I have noticed that while the Canadian Real Estate Association supports the species at risk legislation, it is absolutely worried about the future of real estate values and its clientele who are trying to either buy, sell or maintain their properties. The Canadian Real Estate Association says that it supports the purpose of the bill but that when landowners are deprived of the use of their property while protecting an endangered species, then before the bill is passed it should state for sure what kind of compensation landowners can expect.
As an example, I live up on a hillside in an area just outside Chilliwack. Some new development is going on in the area and there is a concern about a particular species of west coast salamander which is somewhat rare and may exist in the creeks of this hillside area. I say may because no one has actually ever caught one of the little suckers. It is there in theory because it is painted onto the map as the area where the west coast salamander may live. However, people who happen to have a creek running through their property are left with the conundrum of dealing with the reality that there may be a salamander somewhere, although no one can find it, but if they are there huge restrictions have been put on what can be done on that property. The landowners say that whatever they can do to protect it they will do it but that they need the scientific data and they must be shown where its habitat is. They actually have to find one so that they know they have something to protect. They want parameters to work within.
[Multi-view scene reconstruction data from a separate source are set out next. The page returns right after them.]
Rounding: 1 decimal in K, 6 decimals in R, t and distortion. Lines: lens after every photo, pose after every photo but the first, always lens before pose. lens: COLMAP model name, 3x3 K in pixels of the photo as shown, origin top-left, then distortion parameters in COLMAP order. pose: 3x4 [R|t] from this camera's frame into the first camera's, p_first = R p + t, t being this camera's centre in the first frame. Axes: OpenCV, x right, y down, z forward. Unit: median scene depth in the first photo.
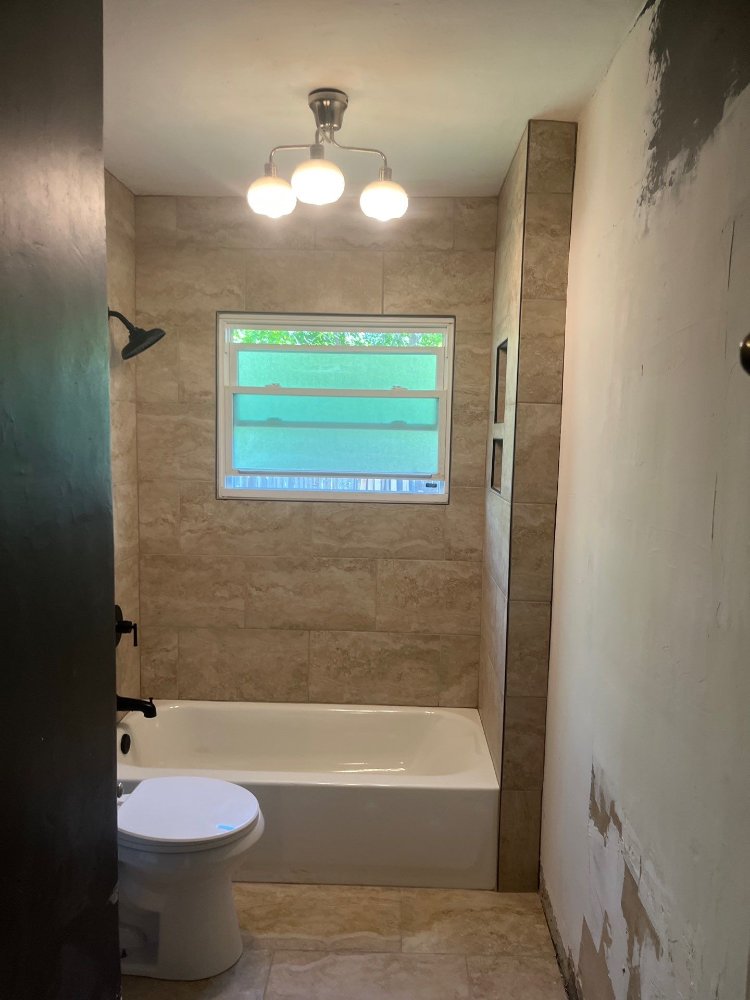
lens RADIAL K [[757.0, 0, 380.0], [0, 757.0, 508.4], [0, 0, 1]] dist [0.060872, -0.078751]
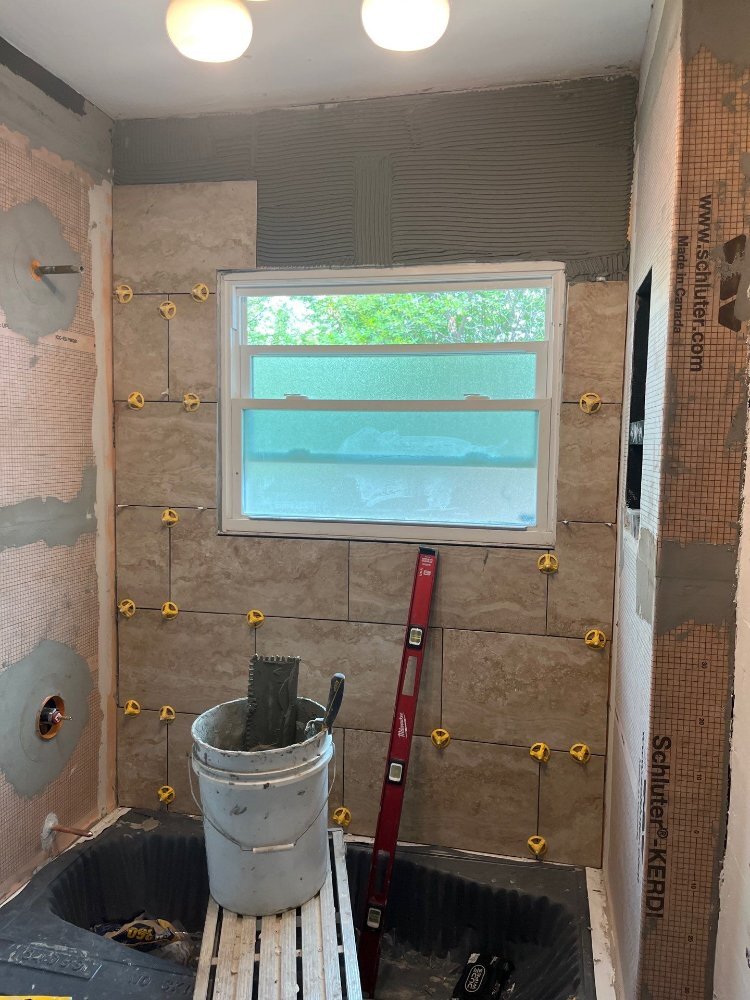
lens RADIAL K [[757.0, 0, 373.8], [0, 757.0, 502.4], [0, 0, 1]] dist [0.060872, -0.078751]
pose [[0.980618, 0.009046, -0.195718, 0.066850], [-0.014994, 0.999469, -0.028931, -0.023800], [0.195353, 0.031304, 0.980233, 0.331409]]
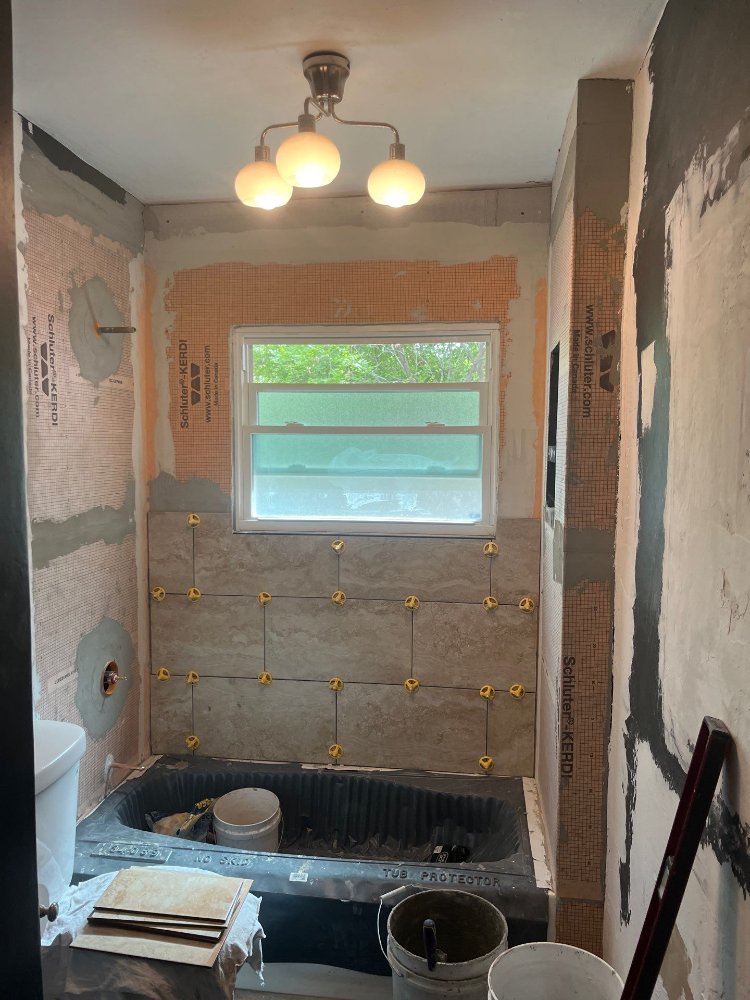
lens RADIAL K [[757.0, 0, 375.8], [0, 757.0, 501.2], [0, 0, 1]] dist [0.060872, -0.078751]
pose [[0.993800, -0.007207, -0.110947, 0.052074], [0.003381, 0.999394, -0.034633, -0.018200], [0.111129, 0.034044, 0.993223, 0.126452]]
As this hillside receives lots of rain, some landowners who own 10 acre parcels will have two or three creeks coming together somewhere on their property. When the federal government says that it wants a 100 foot setback on either side of the creek, times three creeks going through the property, plus no roads, landowners will be lucky to have an area the size of a city lot to work with let alone their 10 acres. The whole thing is protected with no compensation to the landowners who are trying to do their best but who are frustrated with the legislation and with the sorts of ambiguities in Group No. 4 that make it impossible to do the job.
The problem with the amendments and the bill in general is that while we all want to protect species at risk, we want to do it based on supportable scientific data and, when possible, based on compensation for landowners who are involved in this protection process. The bill does not do it and the amendments do not do it which is why they are not to be supported.